In the foreword is written: "Grateful acknowledgment is made to Professor Alexander Goettler Chief Toxicologist of the City of New York for his friendly offices in the preparation of this tale."

The introduction to this novel contained some details which are now not considered part of the Ellery Queen canon. For instance, the introduction is written as by the anonymous "J.J. McC.", a friend of the Queens, and speaks of Ellery's marriage and child, and their life in Italy, and that the names of both Ellery Queen and his father are pseudonyms—none of these circumstances survived for long, although a Judge J.J. McCue appears in one of the final novels, Face to Face.
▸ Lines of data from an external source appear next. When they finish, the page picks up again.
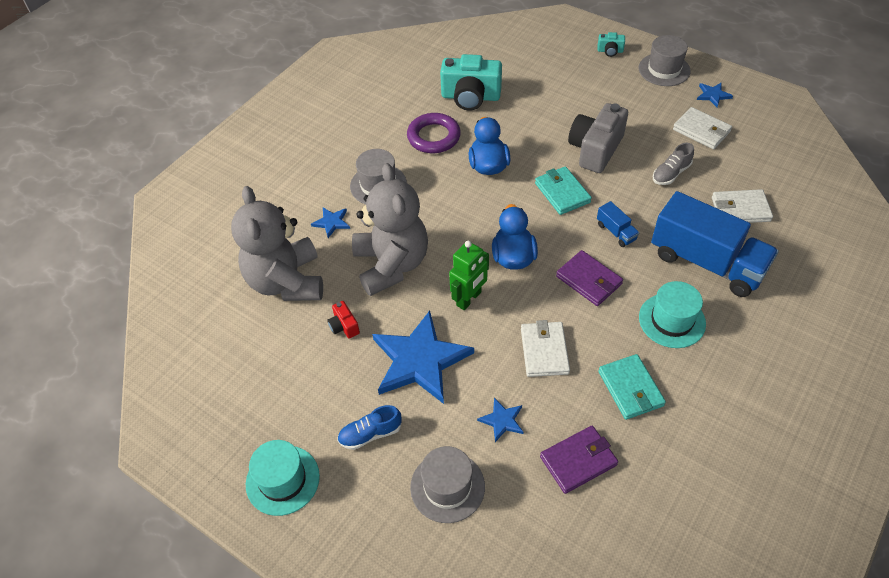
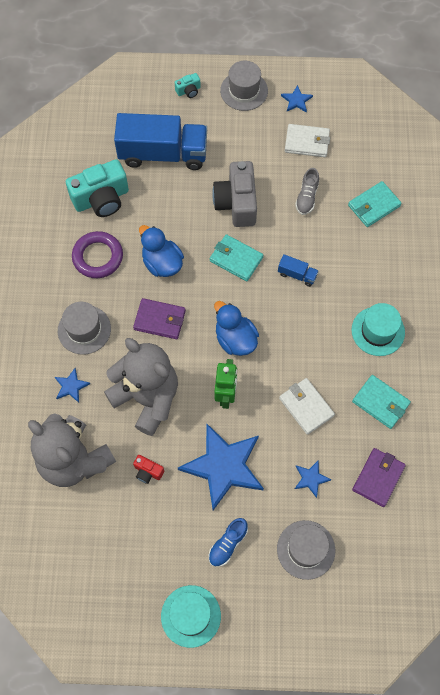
camera: 35 degrees left, 15 degrees up
purple wallet [556,250,623,306] -> purple wallet moved to [133,298,186,339]
blue truck [651,191,779,297] -> blue truck moved to [114,113,207,170]
white wallet [712,189,773,223] -> turquoise wallet [348,181,402,227]

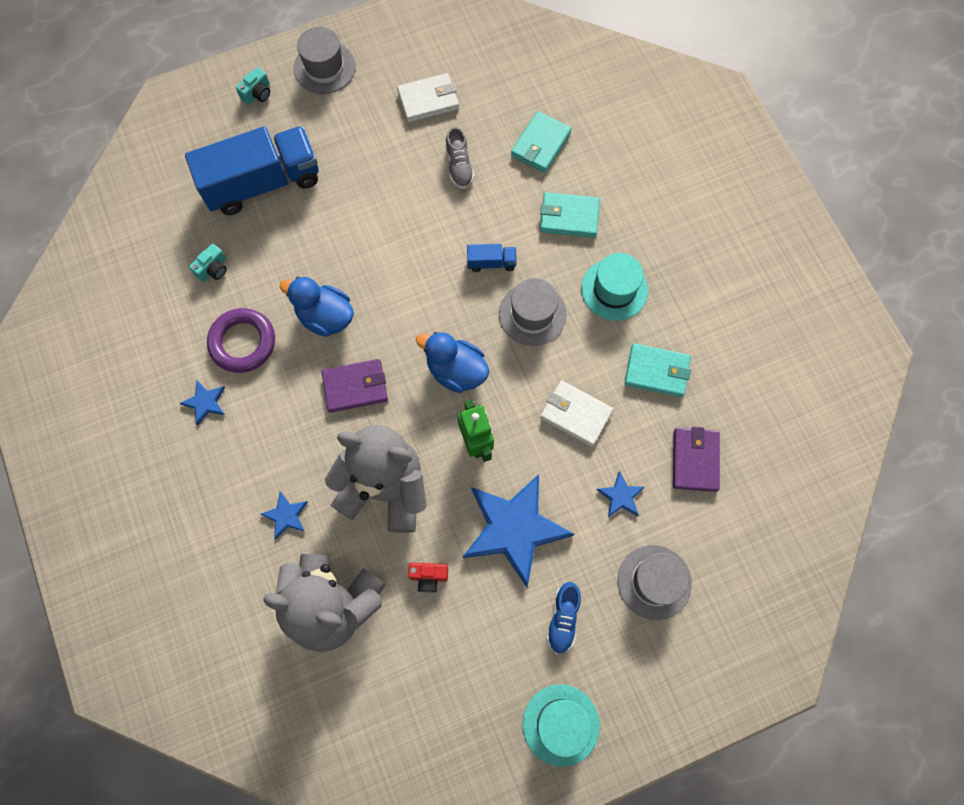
camera: 25 degrees left, 5 degrees up
grey hat [58,302,111,355] -> grey hat moved to [499,278,567,346]
turquoise camera [66,159,129,217] -> turquoise camera [189,244,227,282], size x0.46
turquoise wallet [210,234,263,281] -> turquoise wallet moved to [540,192,600,238]
grey camera [212,161,257,227] -> none
blue star [281,85,313,113] -> blue star moved to [179,381,225,426]

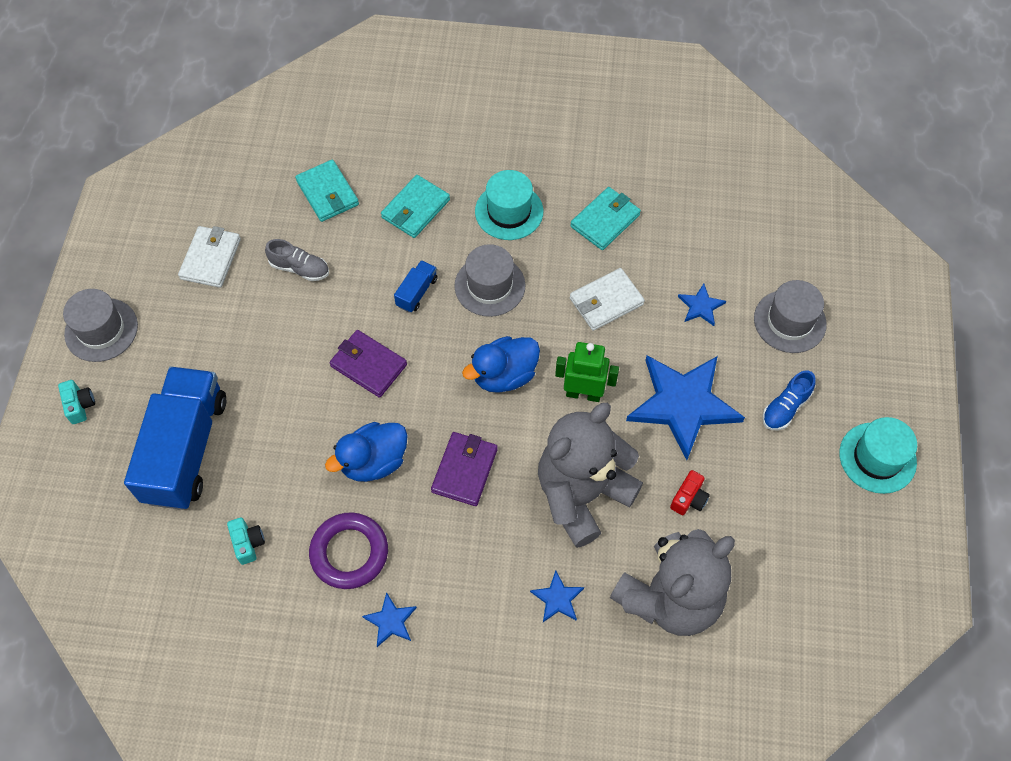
camera: 60 degrees left, 10 degrees down
blue shoe [547,582,581,654] -> blue shoe turned 90 degrees clockwise [762,370,815,430]
purple wallet [673,426,720,492] -> purple wallet moved to [330,330,407,398]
The introduction also speaks of the "Barnaby Ross murder case", which not only does not exist but prefigures the pseudonym adopted by Ellery Queen the author for another series of books, the Drury Lane (fictional detective) mysteries as by Barnaby Ross.

The novel, and the other "nationality" mysteries, had the unusual feature of a "Challenge to the Reader" just before the ending is revealed—the novel breaks the fourth wall and speaks directly to the reader. "The alert student of mystery tales, now being in possession of all the pertinent facts, should at this stage of the story have reached definite conclusions on the questions propounded. The solution -- or enough of it to point unerringly to the guilty character -- may be reached by a series of logical deductions and psychological observations."

"A landmark rather than a cornerstone, perhaps ... Though the egregious bonhomie of the Queens and Ellery's pseudo bookishness occasionally irritate, the neatness of the plot involving a missing hat in a theater murder cannot be denied. But the police procedure is not what it would be now, and the criminal's luck in carrying out his complex plan strains the believables."